§ **СТРАНИЦА**
------------------------
Одним из самых разительных эпизодов является момент, когда кинокамере приходится наблюдать за детьми блокадников. Фильм начинается с того, что семейная чета переживших блокаду отказывается смотреть по телевизору парад победы: для них этот парад – попытка камуфляжа, подмены их памяти, их травмы и целой жизни удручающих последствий.
При этом они с вниманием и открытостью относятся к вопросам съемочной группы, показывают ей свои далеко запрятанные фотографии того времени.
Когда в гости к старикам приходит их сын и завязывается общая беседа, выясняется, что он вообще не знает о блокадном опыте матери, не знает, что она была в блокаде. Речь об этом в семье никогда не шла. На несколько удивленный возглас голландской исследовательницы российской истории, как такое вообще возможно, сын очень спокойно говорит, что эта тема его не интересует.
------------------------
§ **НАБОР ДАННЫХ**

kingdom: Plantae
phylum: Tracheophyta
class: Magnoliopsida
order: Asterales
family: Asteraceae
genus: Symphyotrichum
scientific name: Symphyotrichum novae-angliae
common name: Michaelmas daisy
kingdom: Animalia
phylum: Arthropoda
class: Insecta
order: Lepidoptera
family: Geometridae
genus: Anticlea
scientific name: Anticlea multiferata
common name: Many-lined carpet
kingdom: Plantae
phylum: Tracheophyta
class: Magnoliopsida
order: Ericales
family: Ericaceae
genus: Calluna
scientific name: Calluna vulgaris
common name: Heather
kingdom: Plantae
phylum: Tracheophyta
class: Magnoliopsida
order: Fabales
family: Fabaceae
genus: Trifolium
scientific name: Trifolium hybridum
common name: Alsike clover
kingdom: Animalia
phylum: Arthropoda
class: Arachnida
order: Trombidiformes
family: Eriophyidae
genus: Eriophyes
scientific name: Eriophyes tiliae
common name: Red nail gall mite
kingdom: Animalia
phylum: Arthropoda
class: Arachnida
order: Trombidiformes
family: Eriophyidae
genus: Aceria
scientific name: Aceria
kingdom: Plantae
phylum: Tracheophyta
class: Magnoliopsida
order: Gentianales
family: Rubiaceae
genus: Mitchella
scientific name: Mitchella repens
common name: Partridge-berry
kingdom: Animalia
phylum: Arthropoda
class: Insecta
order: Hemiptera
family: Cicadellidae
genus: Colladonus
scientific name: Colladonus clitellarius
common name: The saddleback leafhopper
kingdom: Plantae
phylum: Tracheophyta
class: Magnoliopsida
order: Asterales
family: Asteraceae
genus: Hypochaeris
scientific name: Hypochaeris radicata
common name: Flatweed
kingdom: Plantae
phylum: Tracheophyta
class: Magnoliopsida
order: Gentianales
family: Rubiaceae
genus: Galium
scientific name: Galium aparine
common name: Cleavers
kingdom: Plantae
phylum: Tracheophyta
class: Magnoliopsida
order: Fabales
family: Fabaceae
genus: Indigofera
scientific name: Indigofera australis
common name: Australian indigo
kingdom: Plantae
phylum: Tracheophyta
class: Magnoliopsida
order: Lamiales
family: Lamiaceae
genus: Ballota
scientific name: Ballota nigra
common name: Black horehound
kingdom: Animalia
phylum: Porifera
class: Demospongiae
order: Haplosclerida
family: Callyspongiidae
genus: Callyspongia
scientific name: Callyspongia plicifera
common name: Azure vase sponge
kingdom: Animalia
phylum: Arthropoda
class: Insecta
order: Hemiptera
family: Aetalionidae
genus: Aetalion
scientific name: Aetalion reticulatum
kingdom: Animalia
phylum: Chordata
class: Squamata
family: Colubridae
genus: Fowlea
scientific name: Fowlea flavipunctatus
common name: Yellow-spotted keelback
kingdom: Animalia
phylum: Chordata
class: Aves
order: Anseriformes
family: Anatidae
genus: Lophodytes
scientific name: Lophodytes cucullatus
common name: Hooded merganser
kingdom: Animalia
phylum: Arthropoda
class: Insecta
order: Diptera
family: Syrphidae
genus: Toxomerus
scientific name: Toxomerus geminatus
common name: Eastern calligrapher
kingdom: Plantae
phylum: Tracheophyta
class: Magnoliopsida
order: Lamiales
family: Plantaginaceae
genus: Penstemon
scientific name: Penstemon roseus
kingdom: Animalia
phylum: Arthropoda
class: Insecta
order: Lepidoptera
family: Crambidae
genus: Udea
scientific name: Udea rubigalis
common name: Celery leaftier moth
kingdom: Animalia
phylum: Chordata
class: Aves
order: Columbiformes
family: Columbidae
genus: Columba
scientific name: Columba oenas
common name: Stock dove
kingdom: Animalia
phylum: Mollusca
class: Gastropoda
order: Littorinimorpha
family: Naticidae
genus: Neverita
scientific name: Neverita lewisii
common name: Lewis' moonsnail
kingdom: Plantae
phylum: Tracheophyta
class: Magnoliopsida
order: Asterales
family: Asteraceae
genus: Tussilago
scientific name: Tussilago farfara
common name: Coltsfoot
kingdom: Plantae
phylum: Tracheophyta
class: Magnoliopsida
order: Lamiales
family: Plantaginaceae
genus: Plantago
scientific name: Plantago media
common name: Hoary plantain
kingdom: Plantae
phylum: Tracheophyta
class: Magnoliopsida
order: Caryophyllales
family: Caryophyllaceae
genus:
------------------------
§ **ЧАСТИ УПРАЖНЕНИЯ**
(a) Перепишите фрагмент текста о фильме про блокаду, начиная со слов «Когда в гости» и далее до слов «его не интересует.», заменив «сын» на «внук».
(b) Перечислите всё, подменой чего, согласно тексту о фильме про блокаду, является парад победы для пережившей блокаду семейной четы.

§ **ОТВЕТЫ НА ЗАДАНИЯ**
(a)
Когда в гости к старикам приходит их внук и завязывается общая беседа, выясняется, что он вообще не знает о блокадном опыте матери, не знает, что она была в блокаде. Речь об этом в семье никогда не шла. На несколько удивленный возглас голландской исследовательницы российской истории, как такое вообще возможно, внук очень спокойно говорит, что эта тема его не интересует.

(b) Их память, их травма, целая жизнь удручающих последствий.